5 Healthy Gluten-Free Grains to Add to Your Diet
The good news: there are plenty of nutrient-rich, gluten-free grains that deliver fiber, vitamins and minerals — without the downside.

Quinoa
Quinoa has earned its superfood status for good reason. It’s one of the few plant-based complete proteins, meaning it contains all nine essential amino acids. It’s also high in fiber and works in everything from salads to breakfast bowls.

Corn
One of the most consumed grains around the world, corn is high in fiber and can decrease the risk of eye disease. It’s a smart and versatile staple, whether grilled, roasted or ground into cornmeal.

Oats
As good source of protein and soluble fiber, oats may help decrease bad cholesterol and lower blood sugar as part of a balanced diet. While oats are naturally gluten-free, some may contain trace amounts of gluten due to cross contamination during harvesting or packaging. It’s best to always check a product’s packaging to be sure it’s labeled gluten-free.

Buckwheat
Buckwheat is a grain-like seed rich in antioxidants and associated with reducing heart disease risk factors such as lowering high blood pressure, high cholesterol and high blood sugar. Noodles made from buckwheat are a great gluten-free pasta alternative.

Brown Rice
Brown rice is rich in fiber and micronutrients such as magnesium, potassium, riboflavin and niacin, and can help decrease the risks of weight gain, diabetes and heart disease.

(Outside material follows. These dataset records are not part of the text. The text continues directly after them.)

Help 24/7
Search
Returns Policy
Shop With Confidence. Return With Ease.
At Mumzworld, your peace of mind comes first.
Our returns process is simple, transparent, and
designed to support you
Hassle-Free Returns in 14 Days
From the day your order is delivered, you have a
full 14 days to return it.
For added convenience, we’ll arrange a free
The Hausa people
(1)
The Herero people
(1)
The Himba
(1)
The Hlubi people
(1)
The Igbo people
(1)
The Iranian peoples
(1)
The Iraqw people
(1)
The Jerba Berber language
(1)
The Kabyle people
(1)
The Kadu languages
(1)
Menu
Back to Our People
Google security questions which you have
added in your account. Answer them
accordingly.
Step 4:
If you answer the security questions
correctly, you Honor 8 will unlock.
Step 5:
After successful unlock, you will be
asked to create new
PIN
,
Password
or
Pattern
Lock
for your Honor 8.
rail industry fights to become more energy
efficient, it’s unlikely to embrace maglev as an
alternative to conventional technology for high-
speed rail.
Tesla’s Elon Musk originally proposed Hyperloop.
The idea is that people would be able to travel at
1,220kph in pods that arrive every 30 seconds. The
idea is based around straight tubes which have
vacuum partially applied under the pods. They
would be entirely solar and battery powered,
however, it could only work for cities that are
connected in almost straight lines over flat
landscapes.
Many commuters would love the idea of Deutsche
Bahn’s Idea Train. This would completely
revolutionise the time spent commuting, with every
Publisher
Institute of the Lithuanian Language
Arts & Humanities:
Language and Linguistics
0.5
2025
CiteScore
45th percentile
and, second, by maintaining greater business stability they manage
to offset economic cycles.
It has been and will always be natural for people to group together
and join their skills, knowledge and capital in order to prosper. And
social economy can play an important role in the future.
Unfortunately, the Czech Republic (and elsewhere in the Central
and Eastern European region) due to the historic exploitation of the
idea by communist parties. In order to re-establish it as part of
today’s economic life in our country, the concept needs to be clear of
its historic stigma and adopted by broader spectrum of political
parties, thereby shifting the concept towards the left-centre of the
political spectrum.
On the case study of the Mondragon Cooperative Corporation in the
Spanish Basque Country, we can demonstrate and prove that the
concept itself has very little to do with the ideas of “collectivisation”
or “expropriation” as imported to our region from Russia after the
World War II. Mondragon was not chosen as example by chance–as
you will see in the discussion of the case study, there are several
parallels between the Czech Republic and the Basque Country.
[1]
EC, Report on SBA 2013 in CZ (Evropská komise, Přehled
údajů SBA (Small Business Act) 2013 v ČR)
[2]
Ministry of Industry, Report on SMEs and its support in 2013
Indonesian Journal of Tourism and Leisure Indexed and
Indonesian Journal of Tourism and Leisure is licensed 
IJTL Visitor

It’s a quick and easy gluten-free grain that pairs well with numerous foods.
Why Gluten-Free Grains Matter
Grains play an important role in a healthy diet, providing:
- Carbohydrates for energy
- Fiber for digestion
- Essential vitamins and minerals
If you’re avoiding gluten, swapping in nutrient-dense, gluten-free grains helps ensure you’re still meeting those needs.
Going gluten-free doesn’t mean going without grains. With options like quinoa, corn, oats, buckwheat and brown rice, you can build meals that are just as satisfying — and just as nutritious.